*Excerpted text*:

◆ ◆ ◆

It is a matter of fact that Iranians up to the age of 25 are the main driving force behind the youngest protests. According to government officials, most arrested protesters are younger than 25 years of age. Another fact is that the epicenters of the protests lie in regions most badly hit by the economic crisis. Contrary to the “Green Movement” of 2009/2010, the protests of 2017/2018 did not start in Tehran. They started in Mashhad, an alleged stronghold of religious fundamentalists. When on December 28, thousands of citizens came together in Mashhad to protest against higher prices of eggs, some “reformers” accused religious fundamentalists under Ayatollah Alamolhoda, the religious representative of the Supreme Leader Ali Khamenei in Mashhad, of having covertly organized the demonstration to weaken the “moderate” president, Hassan Rouhani, and his administration. However, in a matter of hours and days, the protests in Mashhad were followed by upheavals in dozens of other cities, mostly small to midsize towns with high rates of unemployment and struggling economies.
Whatever and whoever contributed to the protests in Mashhad, the further development of the uprising slogans against the whole system of religious dictatorship prevailed. People across the country chanted “Reformists, fundamentalists, the game is over;” “We do not want an Islamic Republic!” “Down with the Dictator!” and similar mottos targeting the entire regime of the Islamic Republic. Signs of sympathy with monarchists in the first days of the uprising were not reported from later events.

◆ ◆ ◆

*Listed records*:

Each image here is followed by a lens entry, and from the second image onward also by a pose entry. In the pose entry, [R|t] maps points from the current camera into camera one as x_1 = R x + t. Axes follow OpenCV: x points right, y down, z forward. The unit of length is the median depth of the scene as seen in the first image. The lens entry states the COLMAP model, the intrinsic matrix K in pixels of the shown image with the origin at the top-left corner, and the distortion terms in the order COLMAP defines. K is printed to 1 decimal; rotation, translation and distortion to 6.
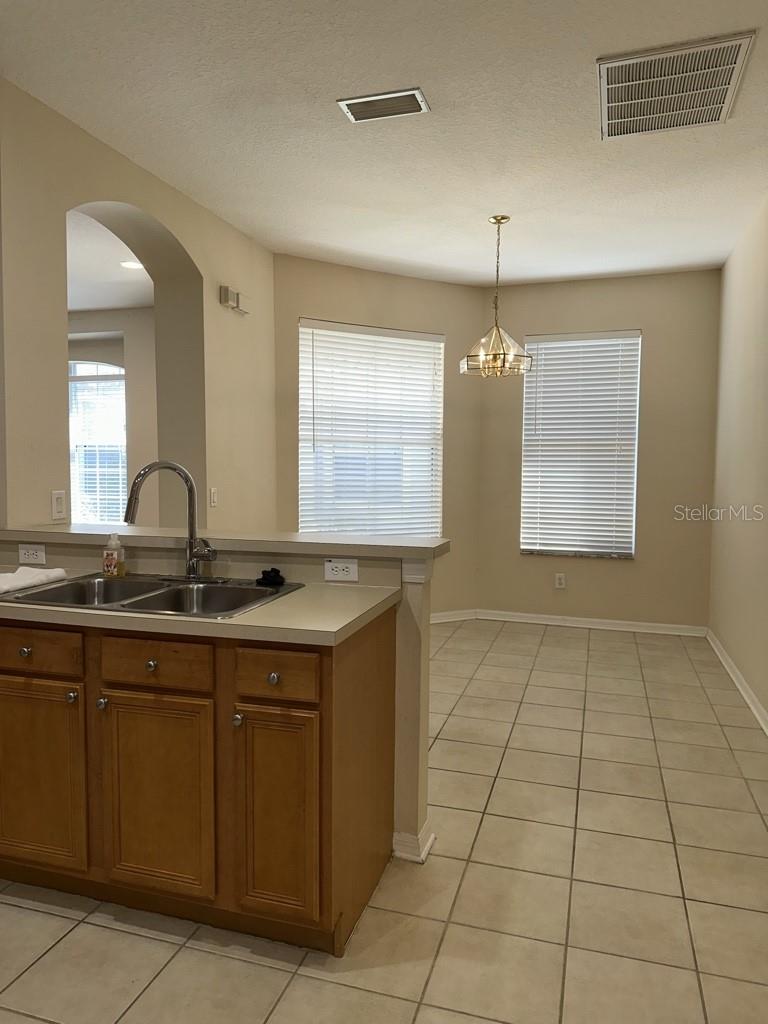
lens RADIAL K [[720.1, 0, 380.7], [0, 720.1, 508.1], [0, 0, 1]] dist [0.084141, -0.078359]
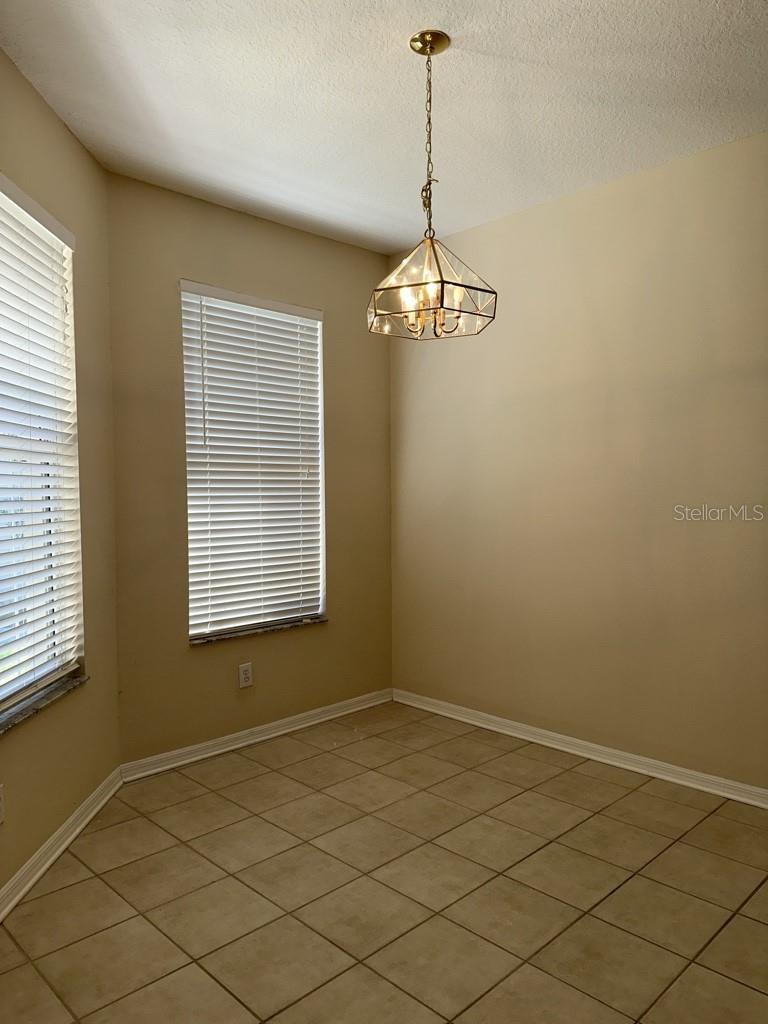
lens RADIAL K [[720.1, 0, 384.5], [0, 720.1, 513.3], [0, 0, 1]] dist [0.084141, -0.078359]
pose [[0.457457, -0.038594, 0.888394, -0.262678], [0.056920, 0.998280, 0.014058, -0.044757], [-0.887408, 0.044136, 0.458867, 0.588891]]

◆ ◆ ◆

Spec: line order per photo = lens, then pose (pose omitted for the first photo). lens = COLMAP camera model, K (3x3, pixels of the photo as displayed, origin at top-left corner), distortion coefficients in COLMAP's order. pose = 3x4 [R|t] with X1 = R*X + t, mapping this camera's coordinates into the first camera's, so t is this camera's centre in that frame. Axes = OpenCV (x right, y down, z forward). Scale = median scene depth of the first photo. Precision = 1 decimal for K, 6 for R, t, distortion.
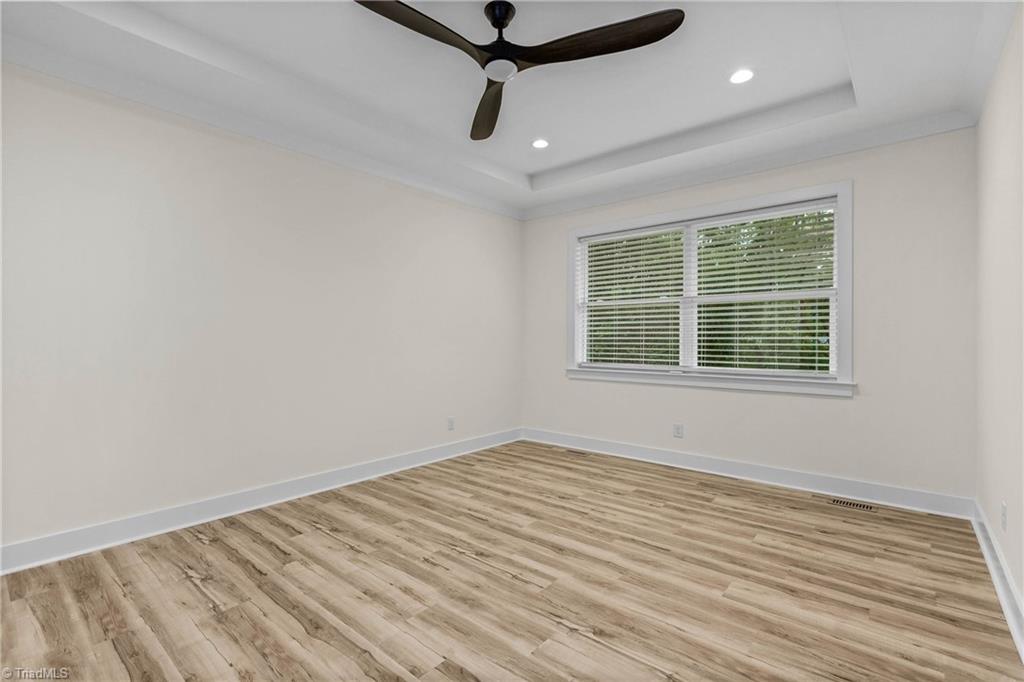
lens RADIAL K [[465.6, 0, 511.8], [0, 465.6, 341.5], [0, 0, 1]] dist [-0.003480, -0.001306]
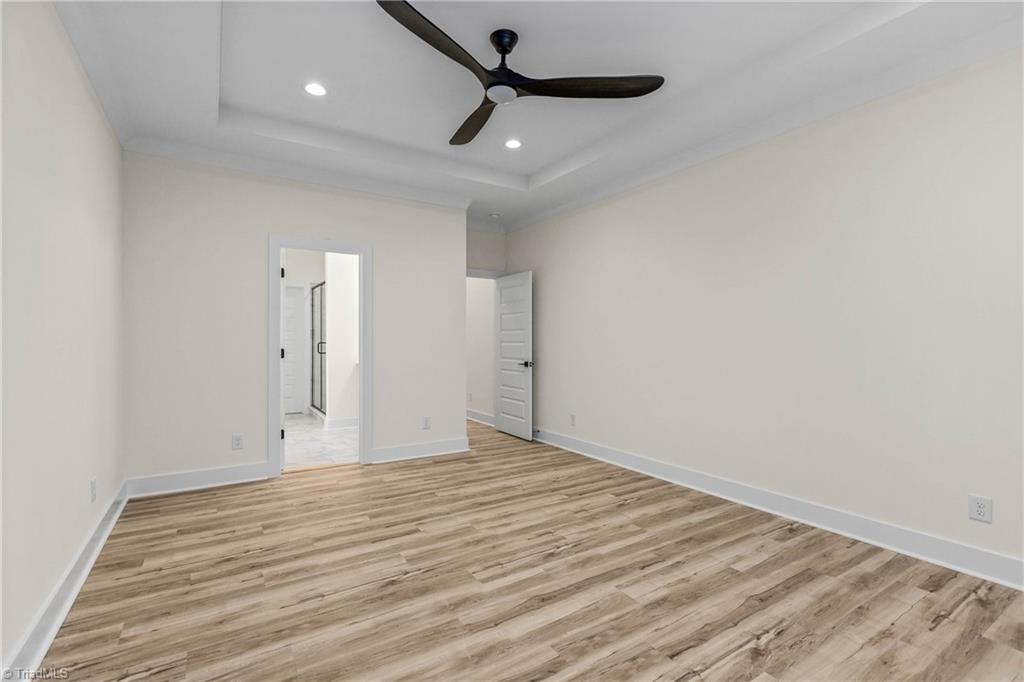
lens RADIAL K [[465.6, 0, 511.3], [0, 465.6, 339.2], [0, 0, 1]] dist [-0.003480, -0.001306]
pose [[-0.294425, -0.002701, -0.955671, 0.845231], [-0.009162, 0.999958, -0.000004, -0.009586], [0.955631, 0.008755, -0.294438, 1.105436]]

◆ ◆ ◆

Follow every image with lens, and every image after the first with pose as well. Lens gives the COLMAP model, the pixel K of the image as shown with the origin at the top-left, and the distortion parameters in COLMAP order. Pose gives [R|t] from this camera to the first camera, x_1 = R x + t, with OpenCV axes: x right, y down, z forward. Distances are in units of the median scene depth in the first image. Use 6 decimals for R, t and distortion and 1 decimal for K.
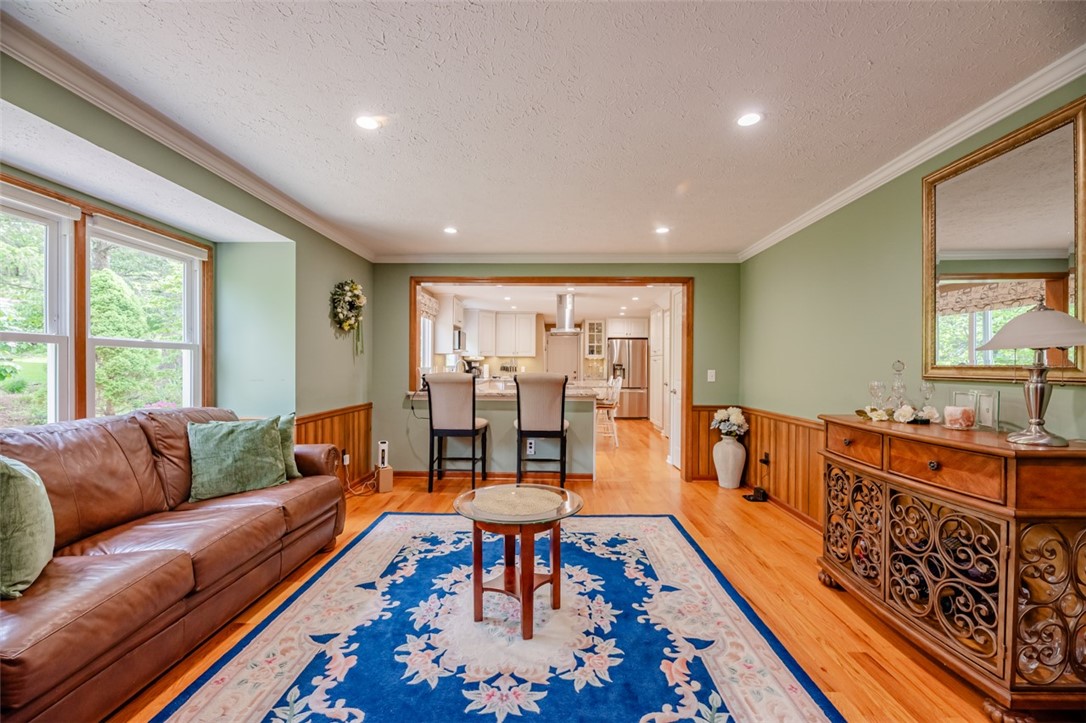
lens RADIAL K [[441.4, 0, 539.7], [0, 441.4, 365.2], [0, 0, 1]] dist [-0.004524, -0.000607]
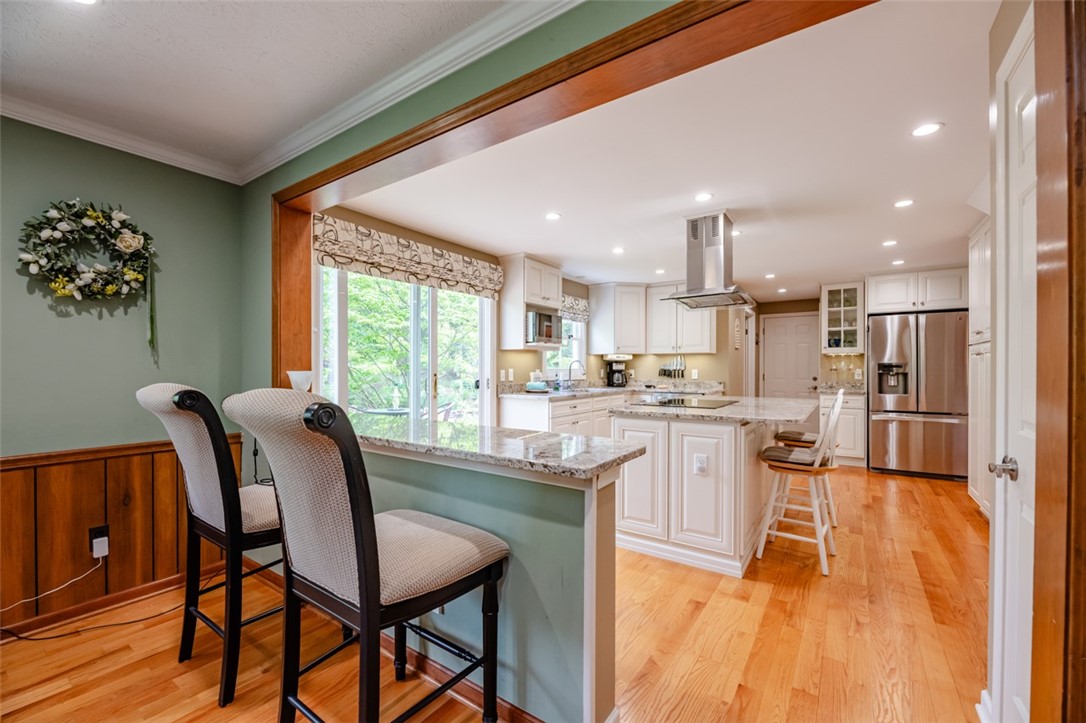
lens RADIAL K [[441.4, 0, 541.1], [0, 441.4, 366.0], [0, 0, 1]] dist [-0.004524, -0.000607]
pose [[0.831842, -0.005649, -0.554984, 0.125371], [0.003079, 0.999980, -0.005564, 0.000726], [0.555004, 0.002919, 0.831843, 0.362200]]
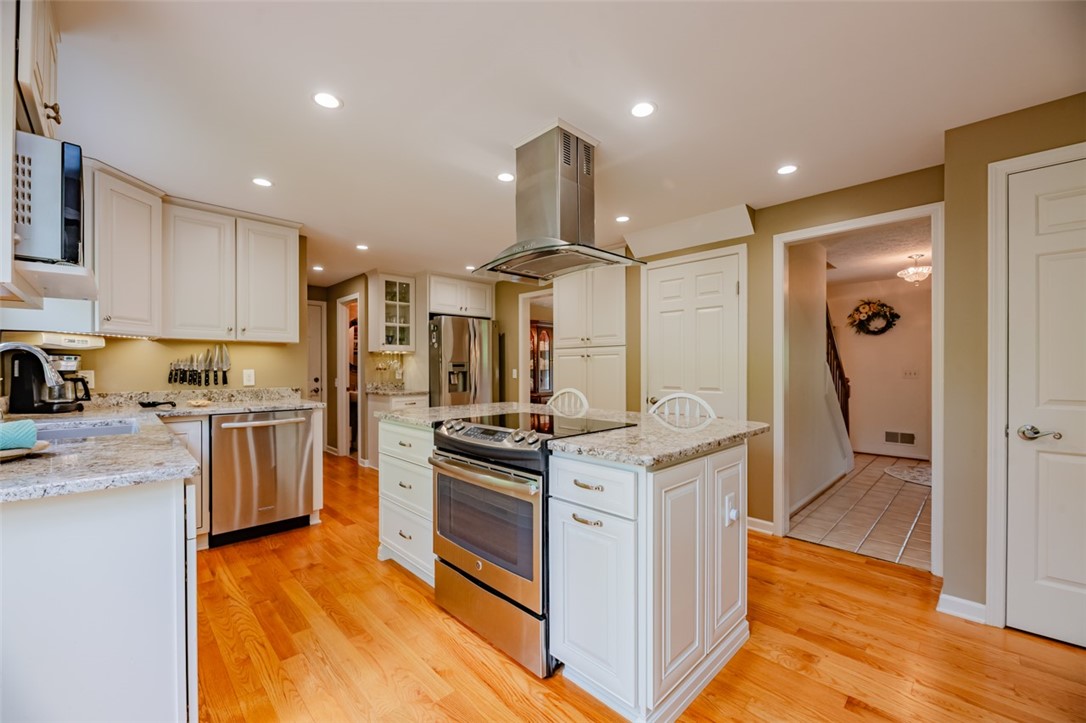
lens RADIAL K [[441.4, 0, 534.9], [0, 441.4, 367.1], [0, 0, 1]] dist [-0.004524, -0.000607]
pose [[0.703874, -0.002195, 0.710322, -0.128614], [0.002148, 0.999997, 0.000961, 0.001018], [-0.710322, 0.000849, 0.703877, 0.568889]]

◆ ◆ ◆

*Questions*:
1 - Using the text on the Iranian protests of 2017/2018, answer the following:
(a) In which city did the 2017/2018 protests begin?
(b) What were the thousands of citizens who gathered on December 28 protesting against?
(c) What did the text say was not reported from later events of the uprising?
2 - Summarize the text on the Iranian protests of 2017/2018 in two sentences.

*Expected responses*:
1 -
(a) Mashhad.
(b) Higher prices of eggs.
(c) Signs of sympathy with monarchists.

2 - The 2017/2018 protests in Iran were driven mainly by people up to age 25 and centered in regions hit hardest by the economic crisis. Starting in Mashhad over higher egg prices, they spread within days to dozens of other cities, where slogans against the entire system of the Islamic Republic prevailed.